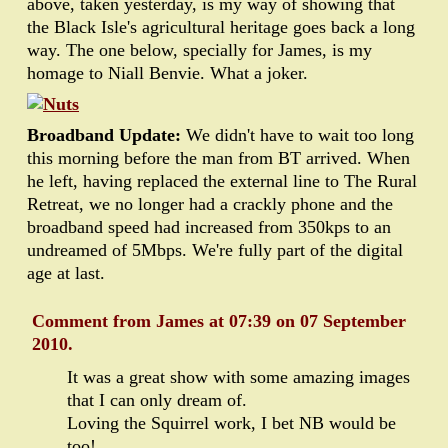
above, taken yesterday, is my way of showing that
the Black Isle's agricultural heritage goes back a long
way. The one below, specially for James, is my
homage to Niall Benvie. What a joker.
Broadband Update:
We didn't have to wait too long
this morning before the man from BT arrived. When
he left, having replaced the external line to The Rural
Retreat, we no longer had a crackly phone and the
broadband speed had increased from 350kps to an
undreamed of 5Mbps. We're fully part of the digital
age at last.
Comment from James at 07:39 on 07 September
2010.
It was a great show with some amazing images
that I can only dream of.
Loving the Squirrel work, I bet NB would be
too!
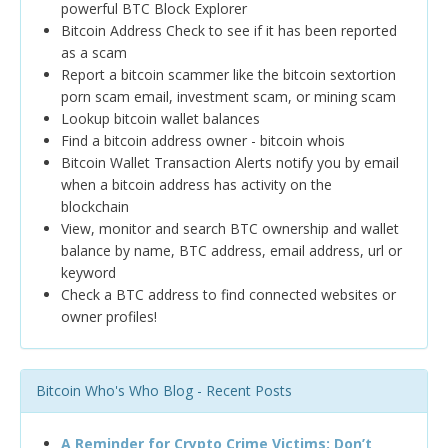
powerful BTC Block Explorer
Bitcoin Address Check to see if it has been reported
as a scam
Report a bitcoin scammer like the bitcoin sextortion
porn scam email, investment scam, or mining scam
Lookup bitcoin wallet balances
Find a bitcoin address owner - bitcoin whois
Bitcoin Wallet Transaction Alerts notify you by email
when a bitcoin address has activity on the
blockchain
View, monitor and search BTC ownership and wallet
balance by name, BTC address, email address, url or
keyword
Check a BTC address to find connected websites or
owner profiles!
Bitcoin Who's Who Blog - Recent Posts
A Reminder for Crypto Crime Victims: Don’t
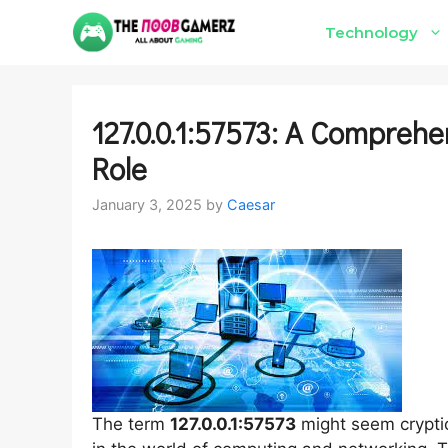
Skip
Technology
to
content
127.0.0.1:57573: A Comprehe
Role
January 3, 2025
by
Caesar
The term
127.0.0.1:57573
might seem cryptic 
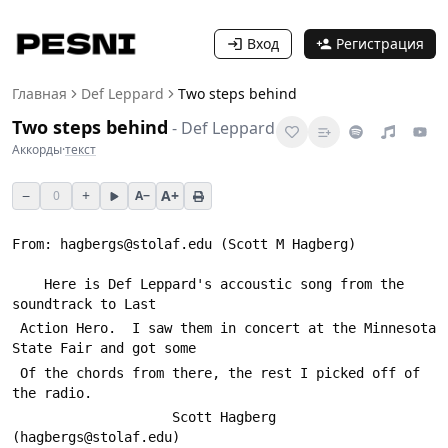
Вход
Регистрация
Главная
Def Leppard
Two steps behind
Two steps behind
-
Def Leppard
Аккорды
·
текст
−
+
A+
0
A−
From: hagbergs@stolaf.edu (Scott M Hagberg)
 	Here is Def Leppard's accoustic song from the 
soundtrack to Last
 Action Hero.  I saw them in concert at the Minnesota 
State Fair and got some
 Of the chords from there, the rest I picked off of 
the radio.
 					Scott Hagberg 
(hagbergs@stolaf.edu)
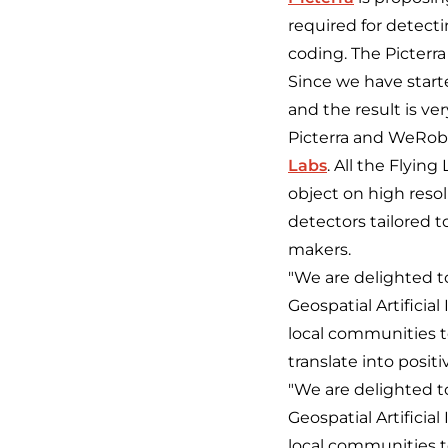
required for detecti
coding. The Picterra
Since we have starte
and the result is ve
Picterra and WeRobo
Labs
. All the Flying
object on high resol
detectors tailored t
makers.
"We are delighted to
Geospatial Artifici
local communities t
translate into posit
"We are delighted to
Geospatial Artifici
local communities t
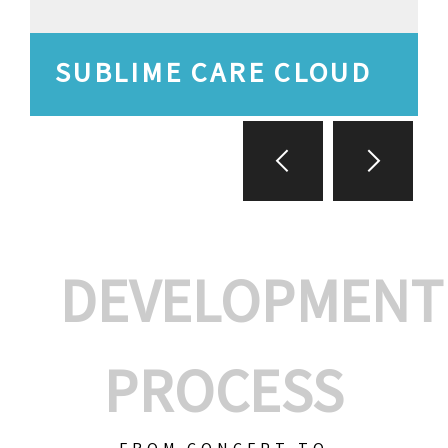
SUBLIME CARE CLOUD
DEVELOPMENT
PROCESS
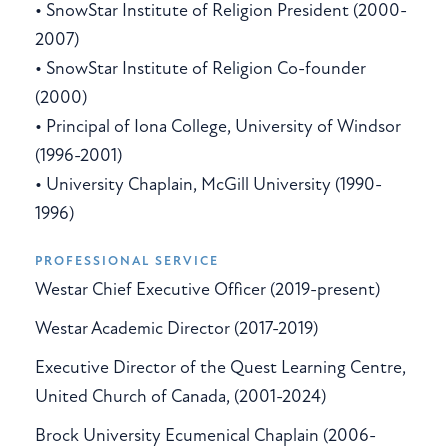
• SnowStar Institute of Religion President (2000-
2007)
• SnowStar Institute of Religion Co-founder
(2000)
• Principal of Iona College, University of Windsor
(1996-2001)
• University Chaplain, McGill University (1990-
1996)
PROFESSIONAL SERVICE
Westar Chief Executive Officer (2019-present)
Westar Academic Director (2017-2019)
Executive Director of the Quest Learning Centre,
United Church of Canada, (2001-2024)
Brock University Ecumenical Chaplain (2006-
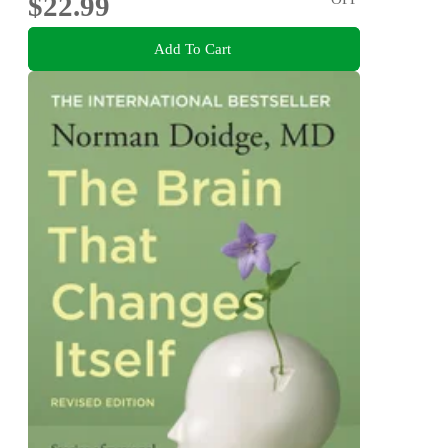
$22.99
Add To Cart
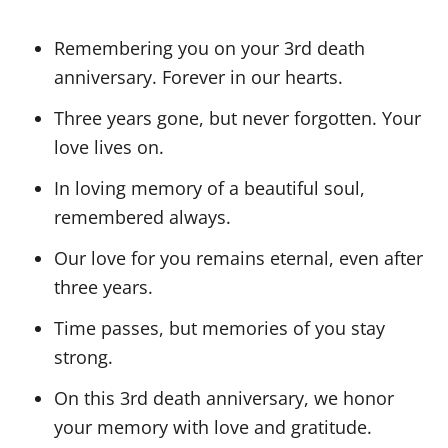
Remembering you on your 3rd death
anniversary. Forever in our hearts.
Three years gone, but never forgotten. Your
love lives on.
In loving memory of a beautiful soul,
remembered always.
Our love for you remains eternal, even after
three years.
Time passes, but memories of you stay
strong.
On this 3rd death anniversary, we honor
your memory with love and gratitude.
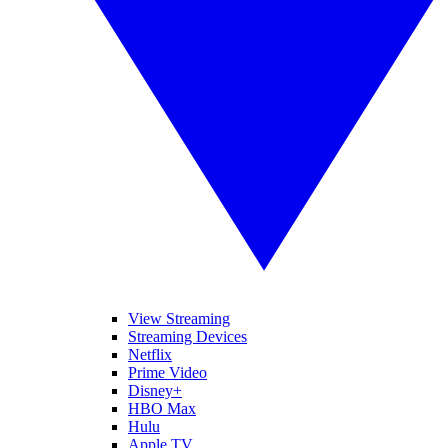
View Streaming
Streaming Devices
Netflix
Prime Video
Disney+
HBO Max
Hulu
Apple TV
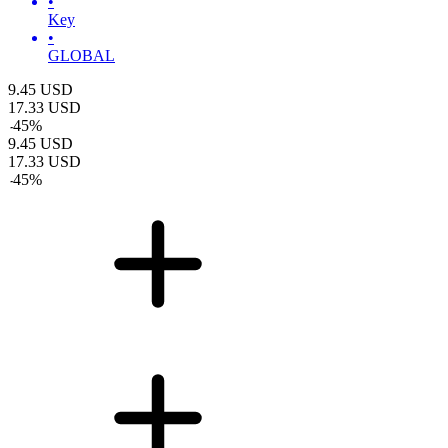
•
Key
•
GLOBAL
9.45
USD
17.33
USD
-
45
%
9.45
USD
17.33
USD
-
45
%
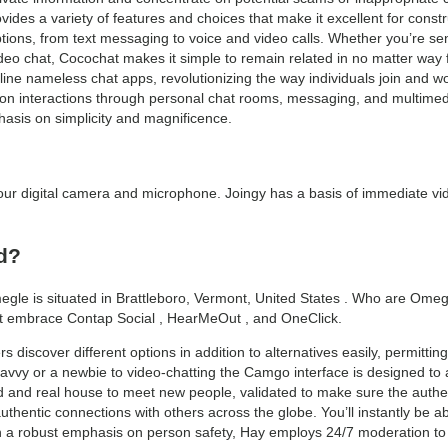
rovides a variety of features and choices that make it excellent for cons
tions, from text messaging to voice and video calls. Whether you’re sen
eo chat, Cocochat makes it simple to remain related in no matter way fit
line nameless chat apps, revolutionizing the way individuals join and w
rson interactions through personal chat rooms, messaging, and multimedi
hasis on simplicity and magnificence.
n your digital camera and microphone. Joingy has a basis of immediate vi
d?
le is situated in Brattleboro, Vermont, United States . Who are Omegl
ht embrace Contap Social , HearMeOut , and OneClick.
 discover different options in addition to alternatives easily, permitti
savvy or a newbie to video-chatting the Camgo interface is designed t
 and real house to meet new people, validated to make sure the authen
thentic connections with others across the globe. You’ll instantly be able
h a robust emphasis on person safety, Hay employs 24/7 moderation to 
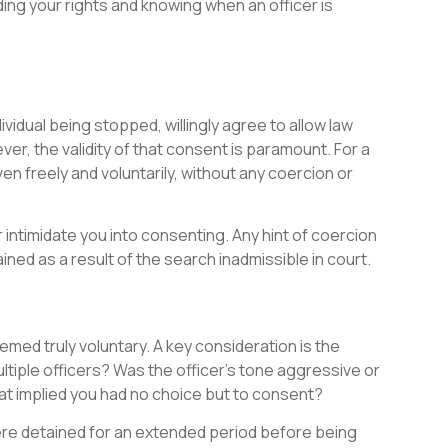
ding your rights and knowing when an officer is
vidual being stopped, willingly agree to allow law
r, the validity of that consent is paramount. For a
en freely and voluntarily, without any coercion or
 intimidate you into consenting. Any hint of coercion
ned as a result of the search inadmissible in court.
med truly voluntary. A key consideration is the
iple officers? Was the officer’s tone aggressive or
at implied you had no choice but to consent?
 were detained for an extended period before being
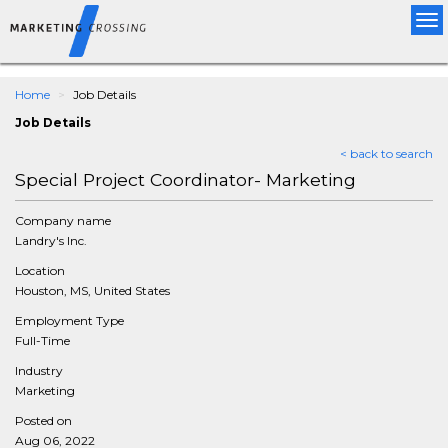
Tog
nav
Home
Job Details
Job Details
< back to search
Special Project Coordinator- Marketing
Company name
Landry's Inc.
Location
Houston, MS, United States
Employment Type
Full-Time
Industry
Marketing
Posted on
Aug 06, 2022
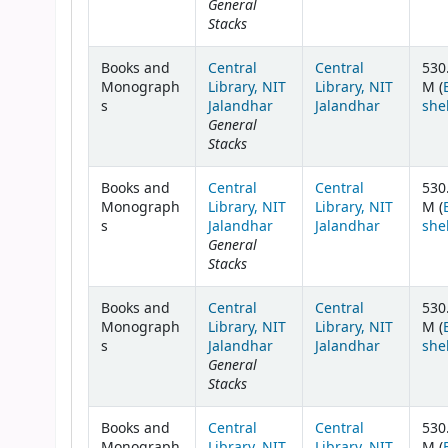
General
Stacks
Books and
Central
Central
530
Monograph
Library, NIT
Library, NIT
M (
s
Jalandhar
Jalandhar
she
General
Stacks
Books and
Central
Central
530
Monograph
Library, NIT
Library, NIT
M (
s
Jalandhar
Jalandhar
she
General
Stacks
Books and
Central
Central
530
Monograph
Library, NIT
Library, NIT
M (
s
Jalandhar
Jalandhar
she
General
Stacks
Books and
Central
Central
530
Monograph
Library, NIT
Library, NIT
M (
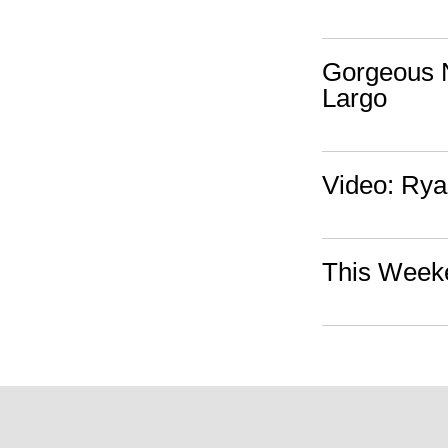
Gorgeous N
Largo
Video: Rya
This Weeke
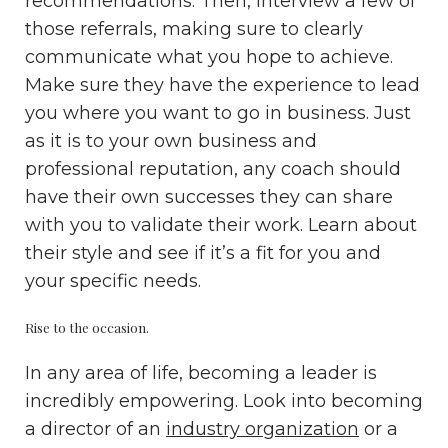
recommendations. Then, interview a few of
those referrals, making sure to clearly
communicate what you hope to achieve.
Make sure they have the experience to lead
you where you want to go in business. Just
as it is to your own business and
professional reputation, any coach should
have their own successes they can share
with you to validate their work. Learn about
their style and see if it’s a fit for you and
your specific needs.
Rise to the occasion.
In any area of life, becoming a leader is
incredibly empowering. Look into becoming
a director of an
industry organization
or a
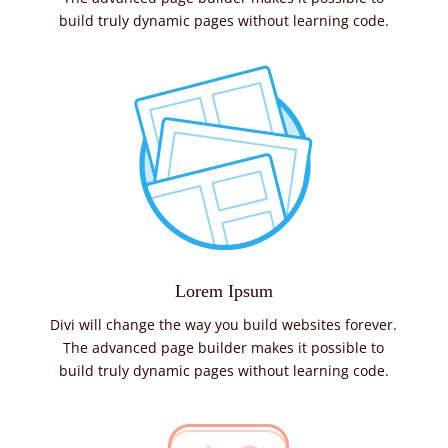
build truly dynamic pages without learning code.
Lorem Ipsum
Divi will change the way you build websites forever.
The advanced page builder makes it possible to
build truly dynamic pages without learning code.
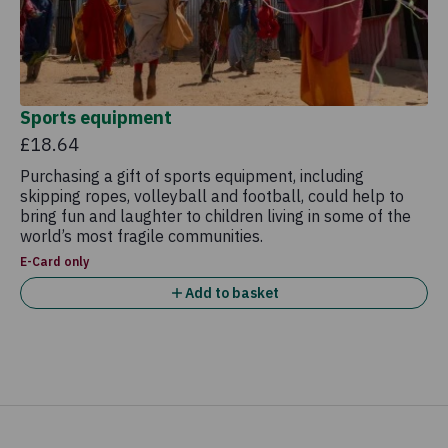
Sports equipment
£18.64
Purchasing a gift of sports equipment, including
skipping ropes, volleyball and football, could help to
bring fun and laughter to children living in some of the
world’s most fragile communities.
E-Card only
Add to basket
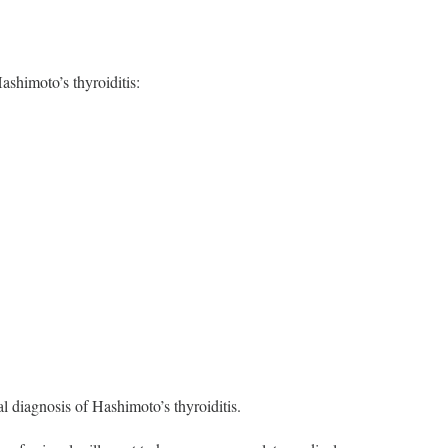
Hashimoto’s thyroiditis:
al diagnosis of Hashimoto’s thyroiditis.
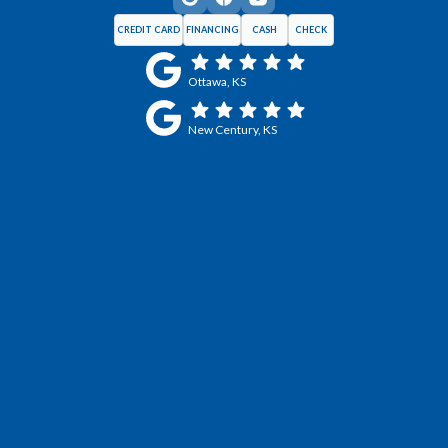
CREDIT CARD
FINANCING
CASH
CHECK
Ottawa, KS
New Century, KS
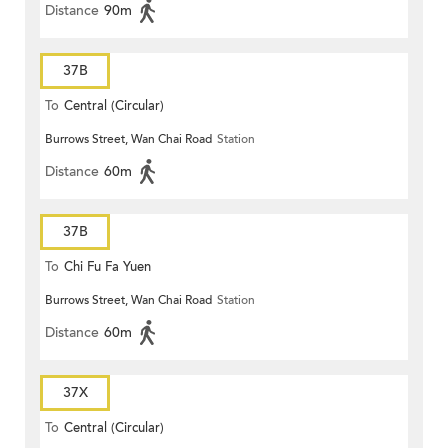
Distance
90m
37B
To
Central (Circular)
Burrows Street, Wan Chai Road
Station
Distance
60m
37B
To
Chi Fu Fa Yuen
Burrows Street, Wan Chai Road
Station
Distance
60m
37X
To
Central (Circular)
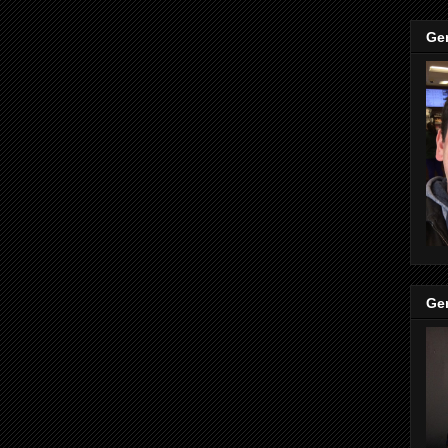
Ge
Ge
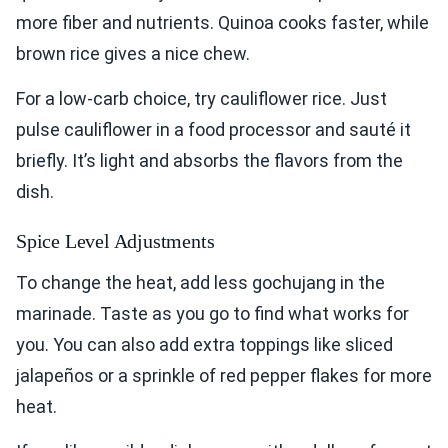
more fiber and nutrients. Quinoa cooks faster, while
brown rice gives a nice chew.
For a low-carb choice, try cauliflower rice. Just
pulse cauliflower in a food processor and sauté it
briefly. It’s light and absorbs the flavors from the
dish.
Spice Level Adjustments
To change the heat, add less gochujang in the
marinade. Taste as you go to find what works for
you. You can also add extra toppings like sliced
jalapeños or a sprinkle of red pepper flakes for more
heat.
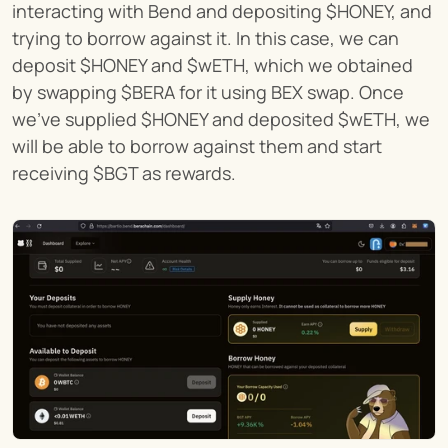
interacting with Bend and depositing $HONEY, and 
trying to borrow against it. In this case, we can 
deposit $HONEY and $wETH, which we obtained 
by swapping $BERA for it using BEX swap. Once 
we've supplied $HONEY and deposited $wETH, we 
will be able to borrow against them and start 
receiving $BGT as rewards.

*Directions*: Reproduce verbatim the lines starting at the one containing "required for detecti" and ending at the one containing "Add To Cart", leaving the pictures out of your answer.

*Solution for this problem*:
required for detecti
coding. The Picterra
Since we have starte
and the result is ve
Picterra and WeRobo
Labs
. All the Flying
object on high resol
detectors tailored t
makers.
"We are delighted to
Geospatial Artifici
local communities t
translate into posit
"We are delighted to
Geospatial Artifici
local communities t
SUBLIME CARE CLOUD
DEVELOPMENT
PROCESS
• SnowStar Institute of Religion President (2000-
2007)
• SnowStar Institute of Religion Co-founder
(2000)
• Principal of Iona College, University of Windsor
(1996-2001)
• University Chaplain, McGill University (1990-
1996)
PROFESSIONAL SERVICE
Westar Chief Executive Officer (2019-present)
Westar Academic Director (2017-2019)
Executive Director of the Quest Learning Centre,
United Church of Canada, (2001-2024)
Brock University Ecumenical Chaplain (2006-
$22.99
Add To Cart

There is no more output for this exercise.